-- Source data follows --

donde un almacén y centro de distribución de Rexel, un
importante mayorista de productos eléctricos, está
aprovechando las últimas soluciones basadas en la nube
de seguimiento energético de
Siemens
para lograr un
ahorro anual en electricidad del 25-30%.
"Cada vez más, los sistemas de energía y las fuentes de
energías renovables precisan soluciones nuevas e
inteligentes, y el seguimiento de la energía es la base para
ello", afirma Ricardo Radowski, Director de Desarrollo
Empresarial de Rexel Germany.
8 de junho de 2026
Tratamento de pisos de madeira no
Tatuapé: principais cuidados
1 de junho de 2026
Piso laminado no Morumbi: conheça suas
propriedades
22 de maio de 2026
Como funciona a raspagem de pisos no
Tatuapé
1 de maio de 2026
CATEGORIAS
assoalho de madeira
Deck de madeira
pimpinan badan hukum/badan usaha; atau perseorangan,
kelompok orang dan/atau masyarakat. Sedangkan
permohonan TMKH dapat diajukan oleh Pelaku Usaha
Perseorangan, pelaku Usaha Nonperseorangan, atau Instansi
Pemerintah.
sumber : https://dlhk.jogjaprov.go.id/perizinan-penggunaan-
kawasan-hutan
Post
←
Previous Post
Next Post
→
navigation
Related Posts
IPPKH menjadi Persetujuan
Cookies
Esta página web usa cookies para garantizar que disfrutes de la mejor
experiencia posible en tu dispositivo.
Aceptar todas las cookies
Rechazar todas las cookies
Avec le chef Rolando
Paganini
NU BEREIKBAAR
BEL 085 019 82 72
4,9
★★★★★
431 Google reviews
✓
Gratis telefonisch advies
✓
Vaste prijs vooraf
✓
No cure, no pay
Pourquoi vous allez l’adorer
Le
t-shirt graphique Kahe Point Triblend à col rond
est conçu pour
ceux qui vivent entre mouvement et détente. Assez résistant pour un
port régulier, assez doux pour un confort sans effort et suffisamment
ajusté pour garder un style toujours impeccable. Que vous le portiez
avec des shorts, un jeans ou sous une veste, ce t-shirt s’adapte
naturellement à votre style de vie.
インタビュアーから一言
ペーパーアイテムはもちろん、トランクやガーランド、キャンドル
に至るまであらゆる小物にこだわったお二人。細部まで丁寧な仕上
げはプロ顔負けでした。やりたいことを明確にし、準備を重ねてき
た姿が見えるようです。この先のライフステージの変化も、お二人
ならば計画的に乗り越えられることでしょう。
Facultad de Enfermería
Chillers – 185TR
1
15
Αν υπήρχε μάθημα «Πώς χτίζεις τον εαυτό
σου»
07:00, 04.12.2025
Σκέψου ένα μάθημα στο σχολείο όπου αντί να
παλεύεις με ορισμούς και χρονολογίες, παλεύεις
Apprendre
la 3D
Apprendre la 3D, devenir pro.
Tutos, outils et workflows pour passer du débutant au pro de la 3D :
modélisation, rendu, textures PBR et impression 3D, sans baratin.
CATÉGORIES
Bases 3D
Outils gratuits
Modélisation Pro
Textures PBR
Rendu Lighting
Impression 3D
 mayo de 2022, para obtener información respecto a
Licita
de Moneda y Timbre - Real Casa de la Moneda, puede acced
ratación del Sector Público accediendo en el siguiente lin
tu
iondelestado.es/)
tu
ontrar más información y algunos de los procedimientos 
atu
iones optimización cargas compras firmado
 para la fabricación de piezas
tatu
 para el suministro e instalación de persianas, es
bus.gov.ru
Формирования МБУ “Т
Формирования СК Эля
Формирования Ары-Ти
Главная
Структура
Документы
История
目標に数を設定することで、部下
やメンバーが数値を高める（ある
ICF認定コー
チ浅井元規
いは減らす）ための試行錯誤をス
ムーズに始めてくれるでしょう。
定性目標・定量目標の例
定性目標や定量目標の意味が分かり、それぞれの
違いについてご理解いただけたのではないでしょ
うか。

-- Source data concluded --

• Exercise instructions:
The material above must be output in full. Keep every word as it is.

• Answer below:
donde un almacén y centro de distribución de Rexel, un
importante mayorista de productos eléctricos, está
aprovechando las últimas soluciones basadas en la nube
de seguimiento energético de
Siemens
para lograr un
ahorro anual en electricidad del 25-30%.
"Cada vez más, los sistemas de energía y las fuentes de
energías renovables precisan soluciones nuevas e
inteligentes, y el seguimiento de la energía es la base para
ello", afirma Ricardo Radowski, Director de Desarrollo
Empresarial de Rexel Germany.
8 de junho de 2026
Tratamento de pisos de madeira no
Tatuapé: principais cuidados
1 de junho de 2026
Piso laminado no Morumbi: conheça suas
propriedades
22 de maio de 2026
Como funciona a raspagem de pisos no
Tatuapé
1 de maio de 2026
CATEGORIAS
assoalho de madeira
Deck de madeira
pimpinan badan hukum/badan usaha; atau perseorangan,
kelompok orang dan/atau masyarakat. Sedangkan
permohonan TMKH dapat diajukan oleh Pelaku Usaha
Perseorangan, pelaku Usaha Nonperseorangan, atau Instansi
Pemerintah.
sumber : https://dlhk.jogjaprov.go.id/perizinan-penggunaan-
kawasan-hutan
Post
←
Previous Post
Next Post
→
navigation
Related Posts
IPPKH menjadi Persetujuan
Cookies
Esta página web usa cookies para garantizar que disfrutes de la mejor
experiencia posible en tu dispositivo.
Aceptar todas las cookies
Rechazar todas las cookies
Avec le chef Rolando
Paganini
NU BEREIKBAAR
BEL 085 019 82 72
4,9
★★★★★
431 Google reviews
✓
Gratis telefonisch advies
✓
Vaste prijs vooraf
✓
No cure, no pay
Pourquoi vous allez l’adorer
Le
t-shirt graphique Kahe Point Triblend à col rond
est conçu pour
ceux qui vivent entre mouvement et détente. Assez résistant pour un
port régulier, assez doux pour un confort sans effort et suffisamment
ajusté pour garder un style toujours impeccable. Que vous le portiez
avec des shorts, un jeans ou sous une veste, ce t-shirt s’adapte
naturellement à votre style de vie.
インタビュアーから一言
ペーパーアイテムはもちろん、トランクやガーランド、キャンドル
に至るまであらゆる小物にこだわったお二人。細部まで丁寧な仕上
げはプロ顔負けでした。やりたいことを明確にし、準備を重ねてき
た姿が見えるようです。この先のライフステージの変化も、お二人
ならば計画的に乗り越えられることでしょう。
Facultad de Enfermería
Chillers – 185TR
1
15
Αν υπήρχε μάθημα «Πώς χτίζεις τον εαυτό
σου»
07:00, 04.12.2025
Σκέψου ένα μάθημα στο σχολείο όπου αντί να
παλεύεις με ορισμούς και χρονολογίες, παλεύεις
Apprendre
la 3D
Apprendre la 3D, devenir pro.
Tutos, outils et workflows pour passer du débutant au pro de la 3D :
modélisation, rendu, textures PBR et impression 3D, sans baratin.
CATÉGORIES
Bases 3D
Outils gratuits
Modélisation Pro
Textures PBR
Rendu Lighting
Impression 3D
 mayo de 2022, para obtener información respecto a
Licita
de Moneda y Timbre - Real Casa de la Moneda, puede acced
ratación del Sector Público accediendo en el siguiente lin
tu
iondelestado.es/)
tu
ontrar más información y algunos de los procedimientos 
atu
iones optimización cargas compras firmado
 para la fabricación de piezas
tatu
 para el suministro e instalación de persianas, es
bus.gov.ru
Формирования МБУ “Т
Формирования СК Эля
Формирования Ары-Ти
Главная
Структура
Документы
История
目標に数を設定することで、部下
やメンバーが数値を高める（ある
ICF認定コー
チ浅井元規
いは減らす）ための試行錯誤をス
ムーズに始めてくれるでしょう。
定性目標・定量目標の例
定性目標や定量目標の意味が分かり、それぞれの
違いについてご理解いただけたのではないでしょ
うか。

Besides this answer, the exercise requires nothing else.